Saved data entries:
----------------
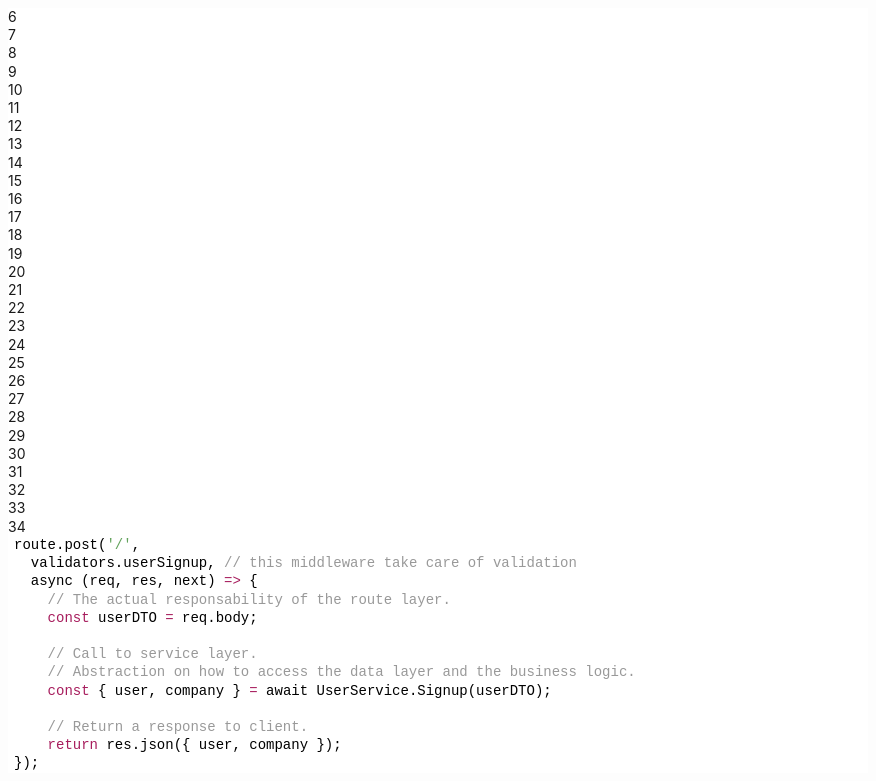<div style="line-height: 130%;">6</div>
<div style="line-height: 130%;">7</div>
<div style="line-height: 130%;">8</div>
<div style="line-height: 130%;">9</div>
<div style="line-height: 130%;">10</div>
<div style="line-height: 130%;">11</div>
<div style="line-height: 130%;">12</div>
<div style="line-height: 130%;">13</div>
<div style="line-height: 130%;">14</div>
<div style="line-height: 130%;">15</div>
<div style="line-height: 130%;">16</div>
<div style="line-height: 130%;">17</div>
<div style="line-height: 130%;">18</div>
<div style="line-height: 130%;">19</div>
<div style="line-height: 130%;">20</div>
<div style="line-height: 130%;">21</div>
<div style="line-height: 130%;">22</div>
<div style="line-height: 130%;">23</div>
<div style="line-height: 130%;">24</div>
<div style="line-height: 130%;">25</div>
<div style="line-height: 130%;">26</div>
<div style="line-height: 130%;">27</div>
<div style="line-height: 130%;">28</div>
<div style="line-height: 130%;">29</div>
<div style="line-height: 130%;">30</div>
<div style="line-height: 130%;">31</div>
<div style="line-height: 130%;">32</div>
<div style="line-height: 130%;">33</div>
<div style="line-height: 130%;">34</div>
</div>
</td>
<td style="padding: 6px 0; text-align: left;">
<div style="margin: 0; padding: 0; color: #010101; font-family: Consolas, 'Liberation Mono', Menlo, Courier, monospace !important; line-height: 130%;">
<div style="padding: 0 6px; white-space: pre; line-height: 130%;">route.post(<span style="color: #63a35c;">'/'</span>,&nbsp;</div>
<div style="padding: 0 6px; white-space: pre; line-height: 130%;">&nbsp;&nbsp;validators.userSignup,&nbsp;<span style="color: #999999;">//&nbsp;this&nbsp;middleware&nbsp;take&nbsp;care&nbsp;of&nbsp;validation</span></div>
<div style="padding: 0 6px; white-space: pre; line-height: 130%;">&nbsp;&nbsp;async&nbsp;(req,&nbsp;res,&nbsp;next)&nbsp;<span style="color: #ff3399;"></span><span style="color: #a71d5d;">=</span><span style="color: #ff3399;"></span><span style="color: #a71d5d;">&gt;</span>&nbsp;{</div>
<div style="padding: 0 6px; white-space: pre; line-height: 130%;">&nbsp;&nbsp;&nbsp;&nbsp;<span style="color: #999999;">//&nbsp;The&nbsp;actual&nbsp;responsability&nbsp;of&nbsp;the&nbsp;route&nbsp;layer.</span></div>
<div style="padding: 0 6px; white-space: pre; line-height: 130%;">&nbsp;&nbsp;&nbsp;&nbsp;<span style="color: #a71d5d;">const</span>&nbsp;userDTO&nbsp;<span style="color: #ff3399;"></span><span style="color: #a71d5d;">=</span>&nbsp;req.body;</div>
<div style="padding: 0 6px; white-space: pre; line-height: 130%;">&nbsp;</div>
<div style="padding: 0 6px; white-space: pre; line-height: 130%;">&nbsp;&nbsp;&nbsp;&nbsp;<span style="color: #999999;">//&nbsp;Call&nbsp;to&nbsp;service&nbsp;layer.</span></div>
<div style="padding: 0 6px; white-space: pre; line-height: 130%;">&nbsp;&nbsp;&nbsp;&nbsp;<span style="color: #999999;">//&nbsp;Abstraction&nbsp;on&nbsp;how&nbsp;to&nbsp;access&nbsp;the&nbsp;data&nbsp;layer&nbsp;and&nbsp;the&nbsp;business&nbsp;logic.</span></div>
<div style="padding: 0 6px; white-space: pre; line-height: 130%;">&nbsp;&nbsp;&nbsp;&nbsp;<span style="color: #a71d5d;">const</span>&nbsp;{&nbsp;user,&nbsp;company&nbsp;}&nbsp;<span style="color: #ff3399;"></span><span style="color: #a71d5d;">=</span>&nbsp;await&nbsp;UserService.Signup(userDTO);</div>
<div style="padding: 0 6px; white-space: pre; line-height: 130%;">&nbsp;</div>
<div style="padding: 0 6px; white-space: pre; line-height: 130%;">&nbsp;&nbsp;&nbsp;&nbsp;<span style="color: #999999;">//&nbsp;Return&nbsp;a&nbsp;response&nbsp;to&nbsp;client.</span></div>
<div style="padding: 0 6px; white-space: pre; line-height: 130%;">&nbsp;&nbsp;&nbsp;&nbsp;<span style="color: #a71d5d;">return</span>&nbsp;res.json({&nbsp;user,&nbsp;company&nbsp;});</div>
<div style="padding: 0 6px; white-space: pre; line-height: 130%;">});</div>
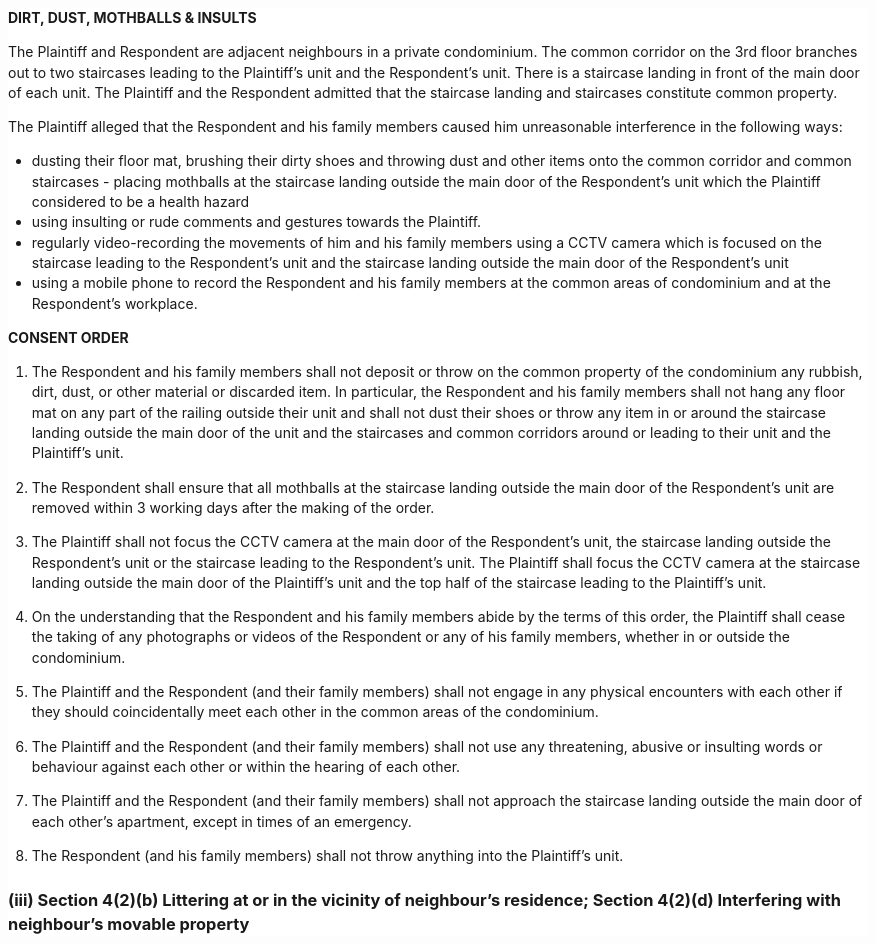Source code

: **DIRT, DUST, MOTHBALLS & INSULTS**

The Plaintiff and Respondent are adjacent neighbours in a private condominium. The common corridor on the 3rd floor branches out to two staircases leading to the Plaintiff’s unit and the Respondent’s unit. There is a staircase landing in front of the main door of each unit. The Plaintiff and the Respondent admitted that the staircase landing and staircases constitute common property. 

The Plaintiff alleged that the Respondent and his family members caused him unreasonable interference in the following ways: 

-  dusting their floor mat, brushing their dirty shoes and throwing dust and other items onto the common corridor and common staircases -  placing mothballs at the staircase landing outside the main door of the Respondent’s unit which the Plaintiff considered to be a health hazard 
-  using insulting or rude comments and gestures towards the Plaintiff. 
-  regularly video-recording the movements of him and his family members using a CCTV camera which is focused on the staircase leading to the Respondent’s unit and the staircase landing outside the main door of the Respondent’s unit 
-  using a mobile phone to record the Respondent and his family members at the common areas of condominium and at the Respondent’s workplace.

**CONSENT ORDER**

1. The Respondent and his family members shall not deposit or throw on the common property of the condominium any rubbish, dirt, dust, or other material or discarded item. In particular, the Respondent and his family members shall not hang any floor mat on any part of the railing outside their unit and shall not dust their shoes or throw any item in or around the staircase landing outside the main door of the unit and the staircases and common corridors around or leading to their unit and the Plaintiff’s unit. 

2. The Respondent shall ensure that all mothballs at the staircase landing outside the main door of the Respondent’s unit are removed within 3 working days after the making of the order. 

3. The Plaintiff shall not focus the CCTV camera at the main door of the Respondent’s unit, the staircase landing outside the Respondent’s unit or the staircase leading to the Respondent’s unit. The Plaintiff shall focus the CCTV camera at the staircase landing outside the main door of the Plaintiff’s unit and the top half of the staircase leading to the Plaintiff’s unit. 

4. On the understanding that the Respondent and his family members abide by the terms of this order, the Plaintiff shall cease the taking of any photographs or videos of the Respondent or any of his family members, whether in or outside the condominium. 

5. The Plaintiff and the Respondent (and their family members) shall not engage in any physical encounters with each other if they should coincidentally meet each other in the common areas of the condominium. 

6. The Plaintiff and the Respondent (and their family members) shall not use any threatening, abusive or insulting words or behaviour against each other or within the hearing of each other. 

7. The Plaintiff and the Respondent (and their family members) shall not approach the staircase landing outside the main door of each other’s apartment, except in times of an emergency. 

8. The Respondent (and his family members) shall not throw anything into the Plaintiff’s unit. 

### (iii) Section 4(2)(b) Littering at or in the vicinity of neighbour’s residence; Section 4(2)(d) Interfering with neighbour’s movable property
----------------
→ **ASSIGNMENT**
Reproduce the data above in full, exactly as it is, with the pictures left out.

→ **YOUR SOLUTION**
<div style="line-height: 130%;">6</div>
<div style="line-height: 130%;">7</div>
<div style="line-height: 130%;">8</div>
<div style="line-height: 130%;">9</div>
<div style="line-height: 130%;">10</div>
<div style="line-height: 130%;">11</div>
<div style="line-height: 130%;">12</div>
<div style="line-height: 130%;">13</div>
<div style="line-height: 130%;">14</div>
<div style="line-height: 130%;">15</div>
<div style="line-height: 130%;">16</div>
<div style="line-height: 130%;">17</div>
<div style="line-height: 130%;">18</div>
<div style="line-height: 130%;">19</div>
<div style="line-height: 130%;">20</div>
<div style="line-height: 130%;">21</div>
<div style="line-height: 130%;">22</div>
<div style="line-height: 130%;">23</div>
<div style="line-height: 130%;">24</div>
<div style="line-height: 130%;">25</div>
<div style="line-height: 130%;">26</div>
<div style="line-height: 130%;">27</div>
<div style="line-height: 130%;">28</div>
<div style="line-height: 130%;">29</div>
<div style="line-height: 130%;">30</div>
<div style="line-height: 130%;">31</div>
<div style="line-height: 130%;">32</div>
<div style="line-height: 130%;">33</div>
<div style="line-height: 130%;">34</div>
</div>
</td>
<td style="padding: 6px 0; text-align: left;">
<div style="margin: 0; padding: 0; color: #010101; font-family: Consolas, 'Liberation Mono', Menlo, Courier, monospace !important; line-height: 130%;">
<div style="padding: 0 6px; white-space: pre; line-height: 130%;">route.post(<span style="color: #63a35c;">'/'</span>,&nbsp;</div>
<div style="padding: 0 6px; white-space: pre; line-height: 130%;">&nbsp;&nbsp;validators.userSignup,&nbsp;<span style="color: #999999;">//&nbsp;this&nbsp;middleware&nbsp;take&nbsp;care&nbsp;of&nbsp;validation</span></div>
<div style="padding: 0 6px; white-space: pre; line-height: 130%;">&nbsp;&nbsp;async&nbsp;(req,&nbsp;res,&nbsp;next)&nbsp;<span style="color: #ff3399;"></span><span style="color: #a71d5d;">=</span><span style="color: #ff3399;"></span><span style="color: #a71d5d;">&gt;</span>&nbsp;{</div>
<div style="padding: 0 6px; white-space: pre; line-height: 130%;">&nbsp;&nbsp;&nbsp;&nbsp;<span style="color: #999999;">//&nbsp;The&nbsp;actual&nbsp;responsability&nbsp;of&nbsp;the&nbsp;route&nbsp;layer.</span></div>
<div style="padding: 0 6px; white-space: pre; line-height: 130%;">&nbsp;&nbsp;&nbsp;&nbsp;<span style="color: #a71d5d;">const</span>&nbsp;userDTO&nbsp;<span style="color: #ff3399;"></span><span style="color: #a71d5d;">=</span>&nbsp;req.body;</div>
<div style="padding: 0 6px; white-space: pre; line-height: 130%;">&nbsp;</div>
<div style="padding: 0 6px; white-space: pre; line-height: 130%;">&nbsp;&nbsp;&nbsp;&nbsp;<span style="color: #999999;">//&nbsp;Call&nbsp;to&nbsp;service&nbsp;layer.</span></div>
<div style="padding: 0 6px; white-space: pre; line-height: 130%;">&nbsp;&nbsp;&nbsp;&nbsp;<span style="color: #999999;">//&nbsp;Abstraction&nbsp;on&nbsp;how&nbsp;to&nbsp;access&nbsp;the&nbsp;data&nbsp;layer&nbsp;and&nbsp;the&nbsp;business&nbsp;logic.</span></div>
<div style="padding: 0 6px; white-space: pre; line-height: 130%;">&nbsp;&nbsp;&nbsp;&nbsp;<span style="color: #a71d5d;">const</span>&nbsp;{&nbsp;user,&nbsp;company&nbsp;}&nbsp;<span style="color: #ff3399;"></span><span style="color: #a71d5d;">=</span>&nbsp;await&nbsp;UserService.Signup(userDTO);</div>
<div style="padding: 0 6px; white-space: pre; line-height: 130%;">&nbsp;</div>
<div style="padding: 0 6px; white-space: pre; line-height: 130%;">&nbsp;&nbsp;&nbsp;&nbsp;<span style="color: #999999;">//&nbsp;Return&nbsp;a&nbsp;response&nbsp;to&nbsp;client.</span></div>
<div style="padding: 0 6px; white-space: pre; line-height: 130%;">&nbsp;&nbsp;&nbsp;&nbsp;<span style="color: #a71d5d;">return</span>&nbsp;res.json({&nbsp;user,&nbsp;company&nbsp;});</div>
<div style="padding: 0 6px; white-space: pre; line-height: 130%;">});</div>
Source code

: **DIRT, DUST, MOTHBALLS & INSULTS**

The Plaintiff and Respondent are adjacent neighbours in a private condominium. The common corridor on the 3rd floor branches out to two staircases leading to the Plaintiff’s unit and the Respondent’s unit. There is a staircase landing in front of the main door of each unit. The Plaintiff and the Respondent admitted that the staircase landing and staircases constitute common property. 

The Plaintiff alleged that the Respondent and his family members caused him unreasonable interference in the following ways: 

-  dusting their floor mat, brushing their dirty shoes and throwing dust and other items onto the common corridor and common staircases -  placing mothballs at the staircase landing outside the main door of the Respondent’s unit which the Plaintiff considered to be a health hazard 
-  using insulting or rude comments and gestures towards the Plaintiff. 
-  regularly video-recording the movements of him and his family members using a CCTV camera which is focused on the staircase leading to the Respondent’s unit and the staircase landing outside the main door of the Respondent’s unit 
-  using a mobile phone to record the Respondent and his family members at the common areas of condominium and at the Respondent’s workplace.

**CONSENT ORDER**

1. The Respondent and his family members shall not deposit or throw on the common property of the condominium any rubbish, dirt, dust, or other material or discarded item. In particular, the Respondent and his family members shall not hang any floor mat on any part of the railing outside their unit and shall not dust their shoes or throw any item in or around the staircase landing outside the main door of the unit and the staircases and common corridors around or leading to their unit and the Plaintiff’s unit. 

2. The Respondent shall ensure that all mothballs at the staircase landing outside the main door of the Respondent’s unit are removed within 3 working days after the making of the order. 

3. The Plaintiff shall not focus the CCTV camera at the main door of the Respondent’s unit, the staircase landing outside the Respondent’s unit or the staircase leading to the Respondent’s unit. The Plaintiff shall focus the CCTV camera at the staircase landing outside the main door of the Plaintiff’s unit and the top half of the staircase leading to the Plaintiff’s unit. 

4. On the understanding that the Respondent and his family members abide by the terms of this order, the Plaintiff shall cease the taking of any photographs or videos of the Respondent or any of his family members, whether in or outside the condominium. 

5. The Plaintiff and the Respondent (and their family members) shall not engage in any physical encounters with each other if they should coincidentally meet each other in the common areas of the condominium. 

6. The Plaintiff and the Respondent (and their family members) shall not use any threatening, abusive or insulting words or behaviour against each other or within the hearing of each other. 

7. The Plaintiff and the Respondent (and their family members) shall not approach the staircase landing outside the main door of each other’s apartment, except in times of an emergency. 

8. The Respondent (and his family members) shall not throw anything into the Plaintiff’s unit. 

### (iii) Section 4(2)(b) Littering at or in the vicinity of neighbour’s residence; Section 4(2)(d) Interfering with neighbour’s movable property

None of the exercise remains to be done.